P.: Hubo algunas palabras que sonaron duras. Por ejemplo, esto de calificar al gobiernocomo una especie de monarquía. ¿Cómo sería la idea?

S.B.: Yo no hablo del gobierno. Cuando uso la metáfora, para nada es una descripción real de cómo funcionan las cosas, hablo de una democracia formal y no real. Nosotros tenemos las instituciones democráticas, el problema es que no hacen su trabajo, ni tienen independencia de poder. La metáfora implica una cultura de los ciudadanos argentinos que en lugar de comprometernos responsablemente con el país que hacemos todos los días esperamos mesiánicamente quien nos reine y no quien nos gobierne, quien tome un poder prácticamente absoluto para resolvernos los problemas que nunca están resueltos.

P.: Como rabino, ¿Cómo le caían las imputaciones de nazi que le hacían a Blumberg en los días previos a la marcha?

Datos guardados
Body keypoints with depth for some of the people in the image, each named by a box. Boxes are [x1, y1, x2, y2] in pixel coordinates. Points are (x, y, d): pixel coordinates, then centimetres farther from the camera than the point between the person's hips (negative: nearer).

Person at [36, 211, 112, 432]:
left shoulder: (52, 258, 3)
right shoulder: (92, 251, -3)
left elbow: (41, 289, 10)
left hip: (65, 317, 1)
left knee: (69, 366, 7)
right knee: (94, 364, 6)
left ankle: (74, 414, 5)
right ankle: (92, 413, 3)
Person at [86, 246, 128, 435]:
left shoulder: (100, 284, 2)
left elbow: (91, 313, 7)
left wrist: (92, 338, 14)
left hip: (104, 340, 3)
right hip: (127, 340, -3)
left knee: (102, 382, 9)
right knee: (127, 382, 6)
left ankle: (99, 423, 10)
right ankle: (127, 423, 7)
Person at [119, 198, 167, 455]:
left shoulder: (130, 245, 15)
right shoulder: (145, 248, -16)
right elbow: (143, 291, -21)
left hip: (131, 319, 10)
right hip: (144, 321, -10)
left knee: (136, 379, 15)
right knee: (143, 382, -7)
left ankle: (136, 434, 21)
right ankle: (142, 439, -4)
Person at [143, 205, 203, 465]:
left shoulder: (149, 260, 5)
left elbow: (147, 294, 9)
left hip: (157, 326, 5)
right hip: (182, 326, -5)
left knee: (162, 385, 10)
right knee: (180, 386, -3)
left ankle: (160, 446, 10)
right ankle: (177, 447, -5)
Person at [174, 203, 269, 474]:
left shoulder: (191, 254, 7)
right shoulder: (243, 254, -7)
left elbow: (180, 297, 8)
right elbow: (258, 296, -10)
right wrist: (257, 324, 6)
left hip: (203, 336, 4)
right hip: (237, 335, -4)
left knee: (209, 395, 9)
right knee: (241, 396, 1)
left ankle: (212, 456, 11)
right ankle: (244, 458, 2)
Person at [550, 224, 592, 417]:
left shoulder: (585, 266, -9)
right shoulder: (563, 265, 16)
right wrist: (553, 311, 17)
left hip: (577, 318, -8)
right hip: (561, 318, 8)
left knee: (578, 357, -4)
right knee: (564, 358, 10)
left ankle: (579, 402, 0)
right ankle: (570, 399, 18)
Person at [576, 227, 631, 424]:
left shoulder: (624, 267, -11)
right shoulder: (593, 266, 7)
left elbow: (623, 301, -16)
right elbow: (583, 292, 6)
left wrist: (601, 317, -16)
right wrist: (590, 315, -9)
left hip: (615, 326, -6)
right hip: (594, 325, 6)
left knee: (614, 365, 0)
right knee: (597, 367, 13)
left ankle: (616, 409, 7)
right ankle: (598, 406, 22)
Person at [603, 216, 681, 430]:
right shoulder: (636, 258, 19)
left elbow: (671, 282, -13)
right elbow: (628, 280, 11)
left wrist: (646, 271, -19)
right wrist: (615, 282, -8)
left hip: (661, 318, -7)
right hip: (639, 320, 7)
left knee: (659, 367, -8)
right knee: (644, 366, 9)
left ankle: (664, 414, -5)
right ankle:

Tareas:
1: Anota los verbos conjugados en primera persona del plural que aparecen en la respuesta de S.B. dentro de la entrevista.
2: En la entrevista, ¿de qué clase de democracia dice hablar S.B. cuando usa la metáfora?
3: Sigue escribiendo la entrevista a partir de la última pregunta.
Los ítems no tienen ningún papel en esto.

Respuestas:
1: tenemos, hacemos, esperamos

2: De una democracia formal y no real.

3:
S.B.: Eso tiene que ver con una estrategia de marchas y contramarchas y de descalificación de las personas en lugar de hablar de las propuestas. Yo creo que todos los que tenemos algún sentido crítico y tenemos alguna posición reflexiva sabemos que ese tipo de apelativos o de agravios, son estrategias para tratar de bajar de cartel una conversación seria sobre la vergüenza nacional de que nuestros funcionarios y los que tienen que hacer el trabajo, no lo hacen ¿Qué mejor manera de justificarlo, que descalificando al que trae el mensaje? No es un problema del cartero, es un problema de la carta.